Esclusiva

Febbraio 18 2024
La celebrazione del podcast: Chora Volume 1

Al primo festival di Chora Media ci si interroga su come le storie possano diventare racconti

«Il podcast consente di dare un grado di disintermediazione che la scrittura non può offrire» afferma lo scrittore Paolo Giordano dal palco della sala Rossini del Conservatorio di Milano, dove si è tenuto il primo festival della media company Chora: “Volume 1”. 

«Il Conservatorio di Milano è stato il primo luogo a cui abbiamo pensato quando abbiamo deciso di organizzare la rassegna» commenta Francesca Milano, direttrice responsabile di Chora News. Il messaggio è chiaro: portare l’ascolto al centro dell’esperienza. Lo si evince camminando per le scale del Conservatorio ,nentre ha luogo il Festival gli studenti fanno le prove e ci si imbatte in ragazzi di vent’anni con gli strumenti in mano, mentre suonano il violino, qualche nota alla chitarra, una partitura di pianoforte. Sembrano due cose diverse ma è lo stesso: ascoltare, rinunciare all’immagine per far trionfare la parola.

All’ingresso una lunga fila si incolonna sul ciottolato di via Conservatorio numero 12 in attesa di entrare. Le sale gremite di persone di tutte le età, più donne che uomini, i partecipanti chiacchierano con i vicini prima che inizi il panel: «Quanto mi fa ridere Luca Bizzarri» dice una signora all’amica che ribatte :«ah, io proprio non lo sopporto». E ancora: «Cecilia Sala ha soli ventotto anni ed è già andata ovunque, che fegato!» per pochi minuti si allacciano conversazioni con persone che non si rivedranno più che accomunate dalla stessa passione per il podcasting sono desiderose di condividere suggerimenti e nuove uscite. Eppure secondo Francesca Milano qui c’è solo una parte del pubblico: «Pensiamo che il podcast sia uno strumento per le nuove generazioni, è a loro che parla.

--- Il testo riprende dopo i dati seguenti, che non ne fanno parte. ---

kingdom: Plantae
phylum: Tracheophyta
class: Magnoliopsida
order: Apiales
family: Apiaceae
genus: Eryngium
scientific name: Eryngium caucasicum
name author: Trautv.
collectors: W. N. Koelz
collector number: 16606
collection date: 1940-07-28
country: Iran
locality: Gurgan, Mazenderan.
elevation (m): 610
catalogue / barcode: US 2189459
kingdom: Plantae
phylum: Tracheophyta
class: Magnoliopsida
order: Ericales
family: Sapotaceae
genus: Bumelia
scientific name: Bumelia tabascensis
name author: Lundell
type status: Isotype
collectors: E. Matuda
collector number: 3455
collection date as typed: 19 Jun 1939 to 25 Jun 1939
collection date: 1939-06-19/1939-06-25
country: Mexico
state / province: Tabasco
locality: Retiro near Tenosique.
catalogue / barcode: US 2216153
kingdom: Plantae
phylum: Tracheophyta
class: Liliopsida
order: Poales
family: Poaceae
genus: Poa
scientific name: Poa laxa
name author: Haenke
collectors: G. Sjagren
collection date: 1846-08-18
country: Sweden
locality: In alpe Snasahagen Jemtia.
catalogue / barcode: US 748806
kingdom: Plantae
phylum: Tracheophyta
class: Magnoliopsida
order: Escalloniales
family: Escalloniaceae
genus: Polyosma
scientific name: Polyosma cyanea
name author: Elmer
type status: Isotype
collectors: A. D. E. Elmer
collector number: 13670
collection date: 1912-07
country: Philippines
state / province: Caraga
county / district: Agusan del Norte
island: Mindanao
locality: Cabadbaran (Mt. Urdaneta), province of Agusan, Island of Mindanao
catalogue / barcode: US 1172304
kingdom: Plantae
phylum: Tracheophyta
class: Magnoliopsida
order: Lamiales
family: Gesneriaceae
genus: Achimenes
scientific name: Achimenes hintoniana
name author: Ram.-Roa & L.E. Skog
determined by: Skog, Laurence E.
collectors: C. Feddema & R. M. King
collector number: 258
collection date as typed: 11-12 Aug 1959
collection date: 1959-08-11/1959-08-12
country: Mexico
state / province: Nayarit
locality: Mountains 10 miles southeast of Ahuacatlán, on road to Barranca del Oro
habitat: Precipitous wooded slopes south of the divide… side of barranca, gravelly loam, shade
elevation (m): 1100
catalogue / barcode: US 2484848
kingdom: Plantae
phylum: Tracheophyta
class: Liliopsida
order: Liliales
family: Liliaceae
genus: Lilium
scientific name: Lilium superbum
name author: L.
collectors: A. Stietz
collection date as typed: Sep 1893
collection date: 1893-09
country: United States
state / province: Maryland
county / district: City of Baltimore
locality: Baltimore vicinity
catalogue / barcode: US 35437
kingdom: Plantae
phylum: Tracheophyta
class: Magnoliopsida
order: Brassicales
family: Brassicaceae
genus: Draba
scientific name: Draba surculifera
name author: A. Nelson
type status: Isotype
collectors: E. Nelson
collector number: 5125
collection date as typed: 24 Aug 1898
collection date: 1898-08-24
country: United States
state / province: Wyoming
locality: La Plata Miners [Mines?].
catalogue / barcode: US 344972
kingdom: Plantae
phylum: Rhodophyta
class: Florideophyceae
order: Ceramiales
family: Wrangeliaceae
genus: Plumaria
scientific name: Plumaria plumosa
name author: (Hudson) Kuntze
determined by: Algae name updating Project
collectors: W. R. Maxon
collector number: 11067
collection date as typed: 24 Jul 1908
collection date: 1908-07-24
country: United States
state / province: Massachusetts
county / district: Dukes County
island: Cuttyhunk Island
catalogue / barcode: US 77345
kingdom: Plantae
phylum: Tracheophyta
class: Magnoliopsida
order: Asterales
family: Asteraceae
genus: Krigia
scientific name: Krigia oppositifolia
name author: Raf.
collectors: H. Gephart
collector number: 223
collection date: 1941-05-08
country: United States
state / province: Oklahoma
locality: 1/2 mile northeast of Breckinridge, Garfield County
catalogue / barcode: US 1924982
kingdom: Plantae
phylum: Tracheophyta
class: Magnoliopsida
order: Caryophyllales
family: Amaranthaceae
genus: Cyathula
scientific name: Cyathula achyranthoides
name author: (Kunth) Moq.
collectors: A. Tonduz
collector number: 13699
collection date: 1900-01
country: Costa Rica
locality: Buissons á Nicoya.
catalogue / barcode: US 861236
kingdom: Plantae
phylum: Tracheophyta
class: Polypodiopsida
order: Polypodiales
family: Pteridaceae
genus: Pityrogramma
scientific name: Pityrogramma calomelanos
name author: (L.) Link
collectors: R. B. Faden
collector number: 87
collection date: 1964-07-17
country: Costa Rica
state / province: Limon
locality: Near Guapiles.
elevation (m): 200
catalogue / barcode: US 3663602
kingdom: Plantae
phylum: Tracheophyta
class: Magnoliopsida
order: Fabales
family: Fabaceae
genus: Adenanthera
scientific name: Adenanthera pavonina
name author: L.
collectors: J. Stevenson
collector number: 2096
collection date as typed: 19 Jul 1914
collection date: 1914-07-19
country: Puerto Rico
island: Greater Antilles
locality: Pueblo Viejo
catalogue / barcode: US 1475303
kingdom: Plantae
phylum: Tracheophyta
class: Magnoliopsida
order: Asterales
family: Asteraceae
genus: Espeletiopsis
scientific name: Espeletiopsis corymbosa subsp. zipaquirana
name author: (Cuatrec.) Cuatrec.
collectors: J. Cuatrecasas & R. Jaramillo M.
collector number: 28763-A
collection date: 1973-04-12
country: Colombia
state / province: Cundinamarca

Gli eventi live invece sono più adatti a un pubblico adulto, i giovani non passano il sabato pomeriggio chiusi in una sala».

I tre giorni dedicati alla celebrazione del modo contemporaneo di chiamare la cosa più antica del mondo, la narrazione orale, hanno chiamato a raccolta tutte le voci protagoniste del podcasting italiano. Le danze sono state aperte venerdì sera da Cecilia Sala che poco prima di partire per l’Ucraina ha intrattenuto una sala colma raccontando come si costruisce il suo podcast Stories. 

Francesca Mannocchi ha posto un interrogativo ai suoi ascoltatori: le espressioni che usiamo nei TG per sintetizzare le guerre, sono adatte? Formule burocratiche come “minore non accompagnato” sono entrate con naturalezza nel lessico comune e non si riflette più su ciò che rappresentano. Ecco, spiega Mannocchi, quella espressione sintetizza il viaggio di una persona, un ragazzo di età inferiore ai diciotto anni che è partito, solo, ha affrontato un lungo viaggio e si è ritrovato, sempre solo, in un altro paese, senza avere nessuno né conoscere la lingua. Sciogliendo le formule si recupera l’umanità che sta dietro le storie che si raccontano, dietro il lavoro giornalistico. Ed è quello che Mannocchi ha tentato di fare nel suo podcast “Per esempio, la guerra” registrato nelle prime medie e quinte elementari romane di fronte a bambini armati di ingenuità che l’hanno assediata di domande tutte, dice, molto pertinenti. La guerra si ferma con le parole, le ha detto Marco, dieci anni, in una di queste sessioni.

Alessandro Borghi, attore, Stefano Bises, sceneggiatore, Chiara Messineo, produttrice e documentarista e Barbara Salabè, presidente di Be Water (holding che possiede Chora Media) moderati da Mario Calabresi, fondatore di Chora, si interrogano su come le storie possano diventare racconti. Poi Pablo Trincia presenta in anteprima alla sala Verdi il suo nuovo podcast sugli attentati a Roma: “Sangue Loro- Il ragazzo mandato a uccidere”. Il gran finale di domenica: Mario Calabresi e Luca, Sofri, Francesco Costa e Simone Pieranni con Usa vs Cina, un’ora di Barbero. 

Cambiano la forma e le modalità di fruizione ma l’interesse per le storie rimane vivo. 

I cantastorie- sceneggiatori, scrittori, giornalisti- sono quelli che credono nella potenza della testimonianza. «Chi è in grado- dice Stefano Bises – di dare dignità anche a una storia minuscola riuscendo a trovare la narrazione adatta a trasformare il particolare in universale».